New board of education Trustee David Dubner hadn’t lived in Roslyn long before he became involved in the school district’s administration.
After moving to East Hills with his wife and children in 2007, Dubner began attending board of education meetings, and soon thereafter was appointed to the district’s Citizens Audit Advisory Committee, which reviews the district’s financial statements.
“I’ve always been interested, since I was young, in the school systems and in school administrations and boards, how schools operate,” he said. “I’ve had that interest even before I had children that entered into schooling.”
On May 21, the Roslyn community elected Dubner, 37, to a trustee position in its school district’s election, to fill the remaining two years on the term of former Trustee Dani Kline, who resigned at the board of education’s April 4 meeting.
“I’m impressed with the dedication and commitment of the current board,” Dubner said. “Each of the board members really cares about the community, and I’ve been observing the board for awhile, but everyone seems to want to do right by the children. [Superintendent of Schools] Dan Brenner, [Assistant Superintendent of Business] Joe Dragone, [Assistant Superintendent to the Superintendent for Curriculum and Instruction] Allison Brown – they are extremely qualified people and we’re really fortunate to have them working with us.”
Dubner earned 588 votes in the election, finishing third behind incumbent trustees Bruce Valauri and Steven Litvack, who received 601 votes and 595 votes, respectively, and full three-year terms.
“One thing I’ve learned about school boards, from the outside looking in, is that it’s important to remember we’re trying to make the school district the best it can be,” Dubner said. “Community building begins with our schools, and I want to partner with students, teachers, administration and the broader Roslyn community to ensure our schools are a beacon for other districts to follow.”
Though Dubner may be an outsider to participating in board of education meetings as a trustee – the board’s brief May 21 meeting, in which the passing of its $102 million 2013-14 budget was formally acknowledged, was his first – he said his professional experience, as an accountant, attorney and now investment banker, would positively contribute to the “prudent financial planning” the district has practiced in recent years.
“Having a financial, legal and accounting background positions me well to understand the functions associated with the opportunities and limitations that exist within a school district,” Dubner said. “We operate on a budget, so fiscal prudence is crucial, and having my background enables me to ask intelligent questions and be thoughtful and deliver as positive a contribution as I can.”
Dubner earned his bachelor’s degree in accounting from American University, which led to a job at one of the “big four” accounting firms, Deloitte and Touche.
But Dubner said he was “eager for more” in his professional career, and enrolled at Fordham University law school, eventually breaking into corporate law for Cravath, Swaine and Moore.
Following his time at Cravath, Dubner’s career shifted again, this time to the investment banking industry, for Goldman Sachs, where he currently works.
“It was somewhat seamless because each experience I’ve had laid the foundation for the next role,” Dubner said. “My tax experience at Deloitte helped me approach and think about law school in a diligent fashion and also prepared me for a career in tax law.
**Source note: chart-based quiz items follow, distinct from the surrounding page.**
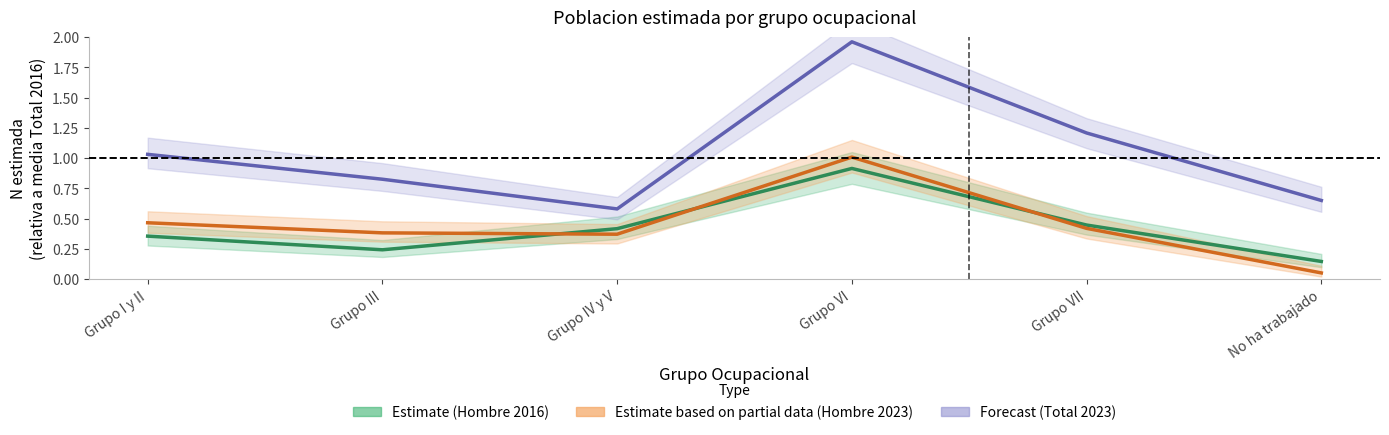

Which series has the largest range (max minus min)?

Total 2023 (Forecast)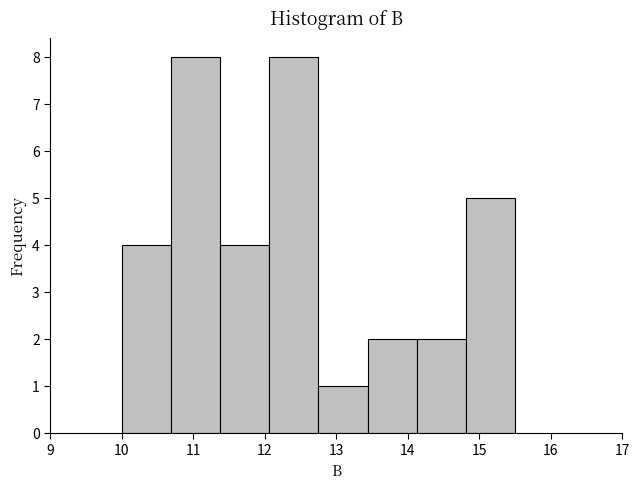

Reading left to right, transcribe this chart: for each bar, give the range it covers on the x-axis and its height. Neither the bar edges nor the heights are printed on the chart, so give them approximately, as read against the axes.

10.0 to 10.7: 4
10.7 to 11.4: 8
11.4 to 12.1: 4
12.1 to 12.8: 8
12.8 to 13.4: 1
13.4 to 14.1: 2
14.1 to 14.8: 2
14.8 to 15.5: 5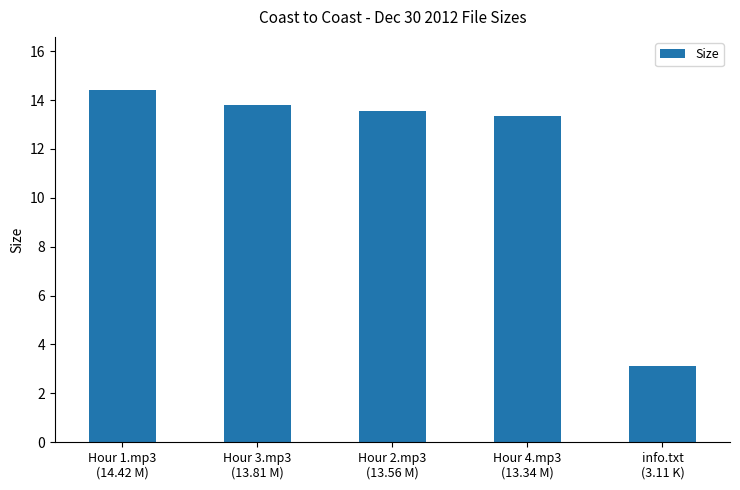

Which category has the highest value across all series?

Hour 1.mp3
(14.42 M)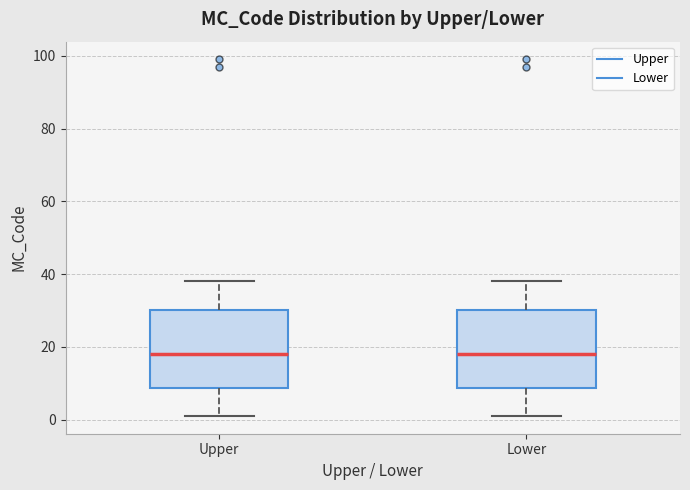

Where does the lower whisker of the box for Upper end on the y-axis? The values are not printed on the chart, so give them approximately, as read against the axis.

2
It’s one that built on the other, and going from law into banking has been a natural progression as well.”
But unlike fellow Trustee Adam Haber, who is among the Democratic candidates in this year’s election for Nassau County executive, and despite his career in both the finance and law fields, Dubner said he has no future plans to pursue a political career.
“I want to do right by my community, by my children, and that’s really all the personal fulfillment I’m looking for,” Dubner said. “A life filled with family and community service makes for a fulfilling life, and that’s what I plan to do.”
The district’s Citizens Audit Advisory Committee was established after a multimillion-dollar grand larceny scandal in 2004 in which $11.2 million in school funds were used to pay for a variety of personal expenses for members of the board of education.
Though a distrust between the Roslyn community and its school district soon formed, Dubner said, the board of education that was elected in the aftermath of the scandal implemented a series of “controls,” including the audit committee, to ensure similar events do not happen again.
“We’ve come a long way since the scandal, and the current board has a good mix of those who have served dating back to the aftermath of the scandal and some of the younger board members who weren’t here or in town for all of that, so there’s a good mix of experience and professional diversity,” Dubner said.
Dubner described the relationships between the board of education, administrations at each of the district’s schools, teacher’s union and residents as “healthy,” and said he looked forward to enabling the achievements of Roslyn students – which this school year included a Presidential Scholar and National Merit Scholarship winner, among a host of science research awards – as a member of the school board.
“It’s like, you never forget where you come from. That’s sort of the mantra we follow in the district,” Dubner said. “It stays with us, but we can’t let it hinder us or make us afraid, and the various internal controls we have ensure the scandal never repeats itself. But having these controls in place gives the board the flexibility and freedom to focus on innovation and advancement. The key driving force is moving forward.”